Week one was the most surreal. He’d advised the family that while he was observing their behavioural dynamic, to pretend as if he wasn’t there. It was no mean feat given he must tip the scales at more than twenty stone. ‘He’s the proverbial elephant in the room,’ Roxi had joked to Owen.

‘Body shaming is a hate crime,’ he’d reminded her.

Adrian was there monitoring everything, from the hum-drum day-to-day routines of meals, family activities and school runs to how present they were for their children’s distance-learning days. His continual presence meant she’d picked up on and amplified his irritating habits, like the tap-tap-tapping of his fingernails as he made notes on his tablet or how he whistled from his nostrils when he exhaled.

Often, when Owen was at work, it was just him and Roxi orbiting the same tiny universe, her always aware of his hawk-like eyes while she read a book, did laundry or binge-streamed a TV series. There was a lot more time to fill now that she had no social media to prepare content for.

The hard work began in week two. Intense Therapy, Adrian had branded it. And it soon became apparent that he was prone to siding with Owen, not her. After one particularly frustrating session in which she was blamed for everything that was wrong in their marriage, Roxi had given serious consideration to calling Adrian out on his bias.

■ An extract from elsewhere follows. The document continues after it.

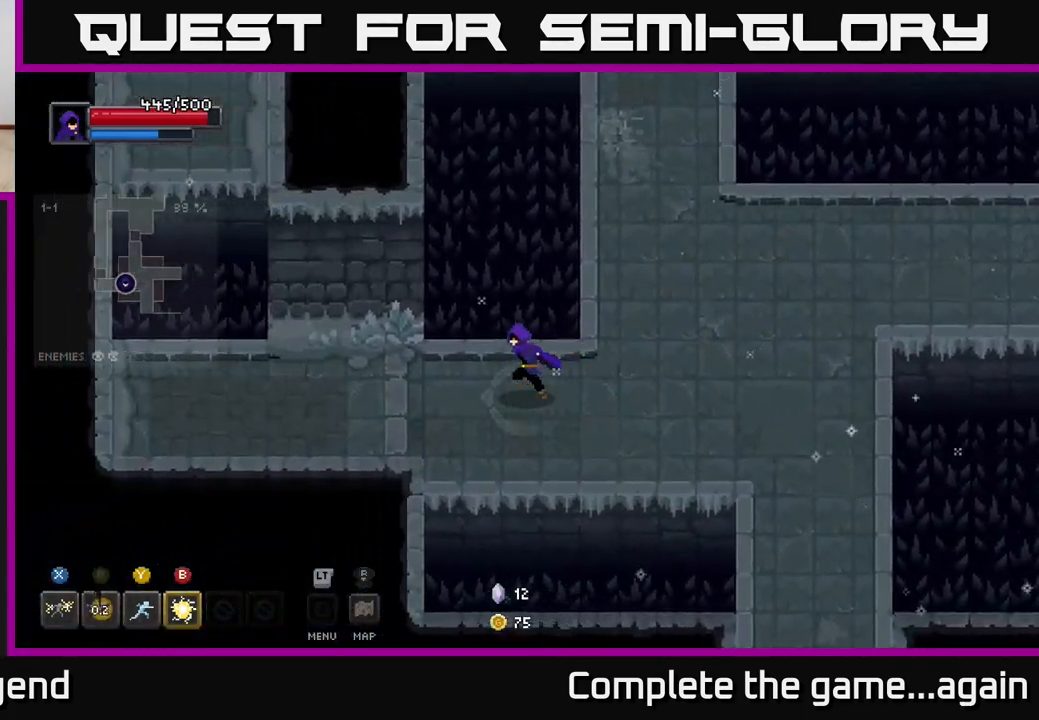
{"buttons": [], "left_stick": "left", "right_stick": "center", "events": []}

But later, when she’d calmed, she’d been glad she hadn’t. Protestations would make her appear hostile and would be as pointless as a footballer arguing with an AI referee’s decision. And it might even prolong the process if she wasn’t seen to be taking constructive criticism on the chin. She had given up so much of herself already, she wouldn’t miss another piece.

Roxi had been expected to open up to Adrian about her entire life, from the baggage she carried from foster care to motherhood and even her sex life, past and present. She played along but the only subject on which she remained tight-lipped was the accidental killing of Antoinette Cooper. Likewise, Owen was also expected to bring honesty to the table. Yet he failed to mention his therapy sessions with Cooper. She knew that confronting him with it would open a can of worms best left sealed and might drag out this process further. However, she was pleased not to be the only one holding back from the absolute truth.